The news is filled with horrifying examples of White people, many of whom are women, calling the police on Black people. In these situations, where a White woman has called the police on Black people BBQing, bird watching, swimming — in other words, living — she is clearly the party who is menacing the other party, even if she frames herself as fearful or in danger. She does not go it alone; she calls, from her cell phone, on government authorities to help her. She is, of course, confident that they will help her, not harm her.
These examples, and many others like them, remind us that not all “defense” responses are performed in response to real or perceived threat. Many of these women, such as the White woman who called the police on the Black bird watcher, were neither in danger nor in fear. In other words, it was not a defense-of-self situation whatsoever. Such women were not defending themselves, nor were they expressing a healthy sense of empowerment. They were expressing racist, narcissistic entitlement. After all, the bird watcher, Christian Cooper, was the one setting a boundary with the woman in the park, Amy Cooper (no relation), who was violating the dog leash law. He asked her to put her dog on a leash. Her response (to call the police) seems to have been grounded in her belief that he had no right to ask her to modify her behavior. Rather than being threatened by his actions, she simply did not like his actions.
Challenges arise when we are confronted with situations we do not like, but there is a fundamental distinction between a situation one does not like and a situation in which one’s personal, psychological, or physical safety is threatened. One of the benefits of ESD training is increased awareness — awareness of the situation, awareness of our own internal responses, and awareness of the many things that can contribute to feelings of vulnerability, discomfort, and fear. ESD teaches the increased personal and situational awareness that helps someone determine which situations are risky, which situations are safe, and which situations might be dislikable or even uncomfortable but are not necessarily risky or dangerous.

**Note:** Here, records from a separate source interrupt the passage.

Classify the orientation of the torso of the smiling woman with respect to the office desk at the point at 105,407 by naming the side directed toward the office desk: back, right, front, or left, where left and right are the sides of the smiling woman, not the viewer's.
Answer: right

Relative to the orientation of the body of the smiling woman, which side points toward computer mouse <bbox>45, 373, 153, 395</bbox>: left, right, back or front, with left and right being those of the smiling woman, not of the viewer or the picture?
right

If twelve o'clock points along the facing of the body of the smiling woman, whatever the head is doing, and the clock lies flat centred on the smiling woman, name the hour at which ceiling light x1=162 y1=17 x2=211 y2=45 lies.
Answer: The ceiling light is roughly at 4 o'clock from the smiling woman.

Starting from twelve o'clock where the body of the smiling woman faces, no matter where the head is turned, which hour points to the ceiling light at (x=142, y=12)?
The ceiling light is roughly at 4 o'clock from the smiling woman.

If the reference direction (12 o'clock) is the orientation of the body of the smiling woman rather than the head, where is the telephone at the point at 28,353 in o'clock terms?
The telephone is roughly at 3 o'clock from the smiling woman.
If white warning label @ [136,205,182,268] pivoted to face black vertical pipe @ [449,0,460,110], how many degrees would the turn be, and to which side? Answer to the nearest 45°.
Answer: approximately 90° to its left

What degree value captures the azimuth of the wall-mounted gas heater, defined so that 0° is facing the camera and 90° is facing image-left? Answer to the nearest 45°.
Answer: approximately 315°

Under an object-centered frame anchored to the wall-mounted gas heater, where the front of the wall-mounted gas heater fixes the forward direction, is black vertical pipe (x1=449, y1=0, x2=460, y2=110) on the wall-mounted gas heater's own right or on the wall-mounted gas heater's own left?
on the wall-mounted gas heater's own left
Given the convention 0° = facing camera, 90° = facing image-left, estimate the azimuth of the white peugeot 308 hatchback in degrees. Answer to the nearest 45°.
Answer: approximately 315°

Clearly, Amy Cooper did not like it when Christian Cooper asked her to put her dog on a leash. Did it make her uncomfortable? Perhaps. What had he done? He had set a boundary — reasonably, appropriately, and safely. Was it within his rights to make that request? Absolutely.
Her response, to call the police to report an “African-American man was threatening [her] life”, demonstrates no awareness, either of the external situation or what might be internally driving her reaction to it. Instead, not unlike the perpetrators of sexual assault, she shows entitlement, she ignores his boundaries, repeatedly, and she escalates the situation in an attempt to do what she wants.

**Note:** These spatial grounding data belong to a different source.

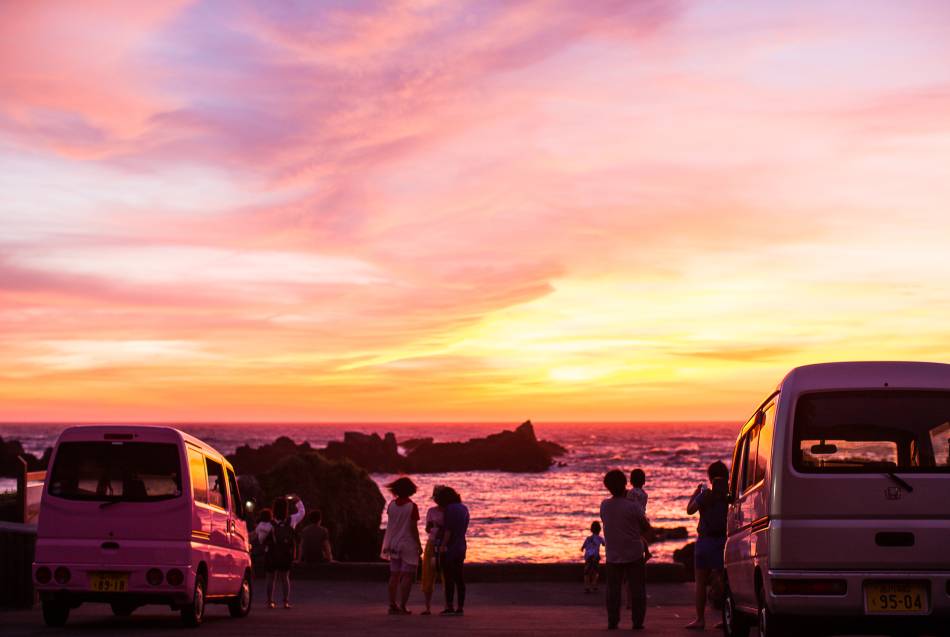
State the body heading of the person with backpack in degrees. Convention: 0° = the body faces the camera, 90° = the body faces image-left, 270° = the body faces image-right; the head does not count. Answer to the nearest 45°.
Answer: approximately 180°

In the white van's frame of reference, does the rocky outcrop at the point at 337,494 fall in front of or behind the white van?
in front

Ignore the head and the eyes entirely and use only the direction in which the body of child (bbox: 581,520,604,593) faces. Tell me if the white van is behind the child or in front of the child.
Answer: behind

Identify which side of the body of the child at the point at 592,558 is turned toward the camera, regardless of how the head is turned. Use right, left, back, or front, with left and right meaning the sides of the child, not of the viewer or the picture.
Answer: back

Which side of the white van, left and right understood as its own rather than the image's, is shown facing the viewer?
back

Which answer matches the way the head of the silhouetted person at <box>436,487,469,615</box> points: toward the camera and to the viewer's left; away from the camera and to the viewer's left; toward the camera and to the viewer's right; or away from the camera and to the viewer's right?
away from the camera and to the viewer's left

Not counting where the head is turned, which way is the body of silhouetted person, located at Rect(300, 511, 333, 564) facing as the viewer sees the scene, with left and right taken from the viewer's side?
facing away from the viewer
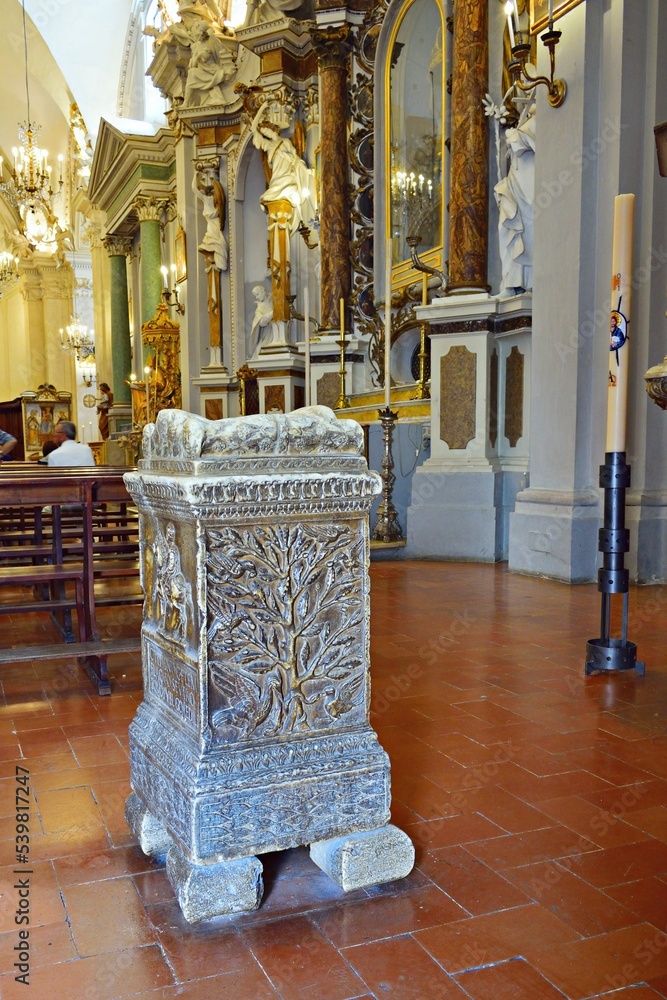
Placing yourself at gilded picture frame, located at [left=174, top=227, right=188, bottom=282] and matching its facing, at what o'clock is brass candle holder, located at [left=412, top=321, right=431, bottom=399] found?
The brass candle holder is roughly at 10 o'clock from the gilded picture frame.

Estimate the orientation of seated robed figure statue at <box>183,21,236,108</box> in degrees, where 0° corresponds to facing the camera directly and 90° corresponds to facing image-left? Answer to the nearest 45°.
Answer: approximately 45°

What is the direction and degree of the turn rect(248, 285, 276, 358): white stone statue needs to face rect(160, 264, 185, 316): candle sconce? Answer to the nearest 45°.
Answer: approximately 135° to its right

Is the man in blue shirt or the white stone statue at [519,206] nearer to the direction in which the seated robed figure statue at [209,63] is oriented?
the man in blue shirt

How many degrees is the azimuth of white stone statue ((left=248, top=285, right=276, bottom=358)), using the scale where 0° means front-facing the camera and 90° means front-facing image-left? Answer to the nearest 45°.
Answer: approximately 45°

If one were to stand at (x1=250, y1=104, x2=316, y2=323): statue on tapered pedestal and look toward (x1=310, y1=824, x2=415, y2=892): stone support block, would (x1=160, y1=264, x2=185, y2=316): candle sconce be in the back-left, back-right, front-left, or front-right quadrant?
back-right

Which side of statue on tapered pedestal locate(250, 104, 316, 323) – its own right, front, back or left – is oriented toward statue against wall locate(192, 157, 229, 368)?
right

No ESD instructor would frame Amy Cooper’s actions as self-defense, or label her behavior as “empowerment.” ESD instructors believe everyone gets to set healthy, safe, and appropriate boundaries, that we all get to assertively defend those boundaries, with the goal of tailoring our responses to meet the specifics of each situation, to maintain our safety – not simply to get our way. ESD teaches women how to set boundaries and to be entitled to their own boundaries; this is very different from teaching women to be entitled to ignore or encroach on other people’s boundaries. That isn’t self-defense; that’s perpetration.
ESD does not teach women to engage in narcissistic entitlement or become carceral feminists; ESD training teaches women to accurately evaluate risk and response, so that they can maintain their own personal, psychological and physical integrity — not infringe on someone else’s.